The future of the US space programme

Bozo Erectus said:
I say we spin off NASA and turn it into a quasi independent, for profit, commercial entity. Sort of like an 'East India Company' for space.

I second that, I want that dark corporate sci fi vision to become a reality, and this is the way to go. Much better than some nutty social democrat vision, they got nothing to do up there, they should worry about tiny regulations, not big matters for real men.
 
maybe the debt thing is = WHen the people are poor the vote for democrats when the people are rich they vote for republicans so the party in goverment follows the economic cycle not the other way around
 
Aphex_Twin said:
The East India Company only survived because it relied on the resources provided by the English colonies in Asia. There are no plunderable resources in space (with a few notable exceptions).
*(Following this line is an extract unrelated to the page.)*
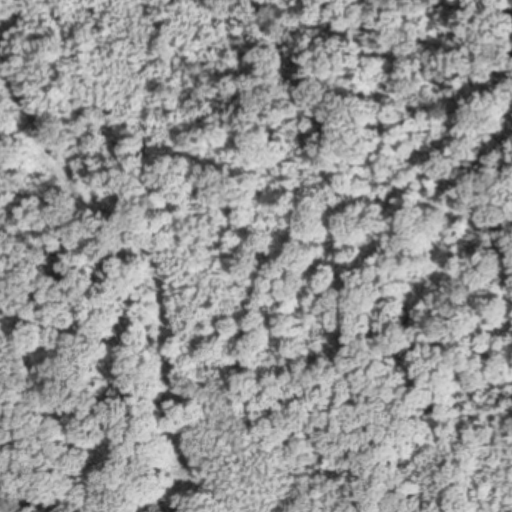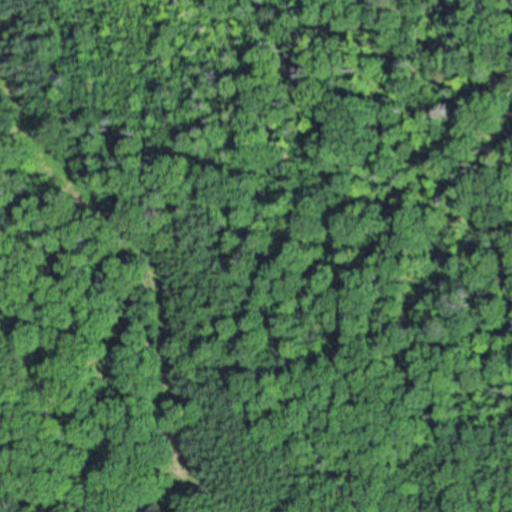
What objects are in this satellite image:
building: (23, 24)
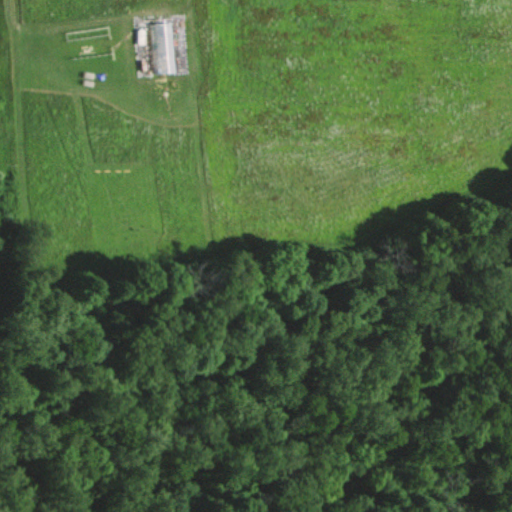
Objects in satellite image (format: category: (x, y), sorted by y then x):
park: (5, 271)
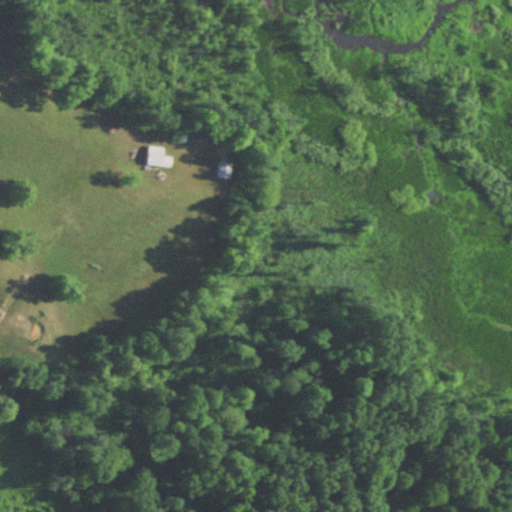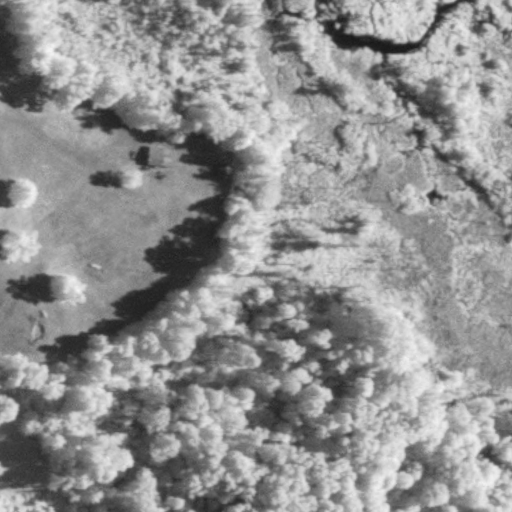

NASA is fit for exploration and developing of cutting edge technology, not sustainable development.
Theres no tea or tobacco in space, but there alot of other resources. From what I hear theres enough iron in your average asteroid to satisfy our needs for ten years, or something like that. NASA has the capability to go out there and get those resources, but it doesnt have the funding, and at the moment, thats not its job. Private investment would provide the venture capital to a 'NASA INC'.

@provo, in space nobody can hear you scream at liberals;)
 
MattII said:
Reagen spent a lot on nuclear weapons to bankrupt the Soviet Union, and it worked.

So is the US bankrupting some other country, or are they bankrupting us?
 
When we start launching big warships with weapons on them into space then I'll pay attention to what happens in the blackness of space. But not a moment sooner.
 
I don't see a lot of hope in NASA for the future. There's really no initiative to come up with better space technology. Rather, there's the endless recycling of the same thing, over and over again. Private ventures, such as Scaled Composites, accomplished more in less time and with less money than NASA has ever done. The only time NASA has been innovative is when the executive branch has pressed it, such as with the Saturn missions to the moon. Once that pressure eased, NASA was content to keep its job within the status quo.

So, I see private companies being at the forefront of space development in the future.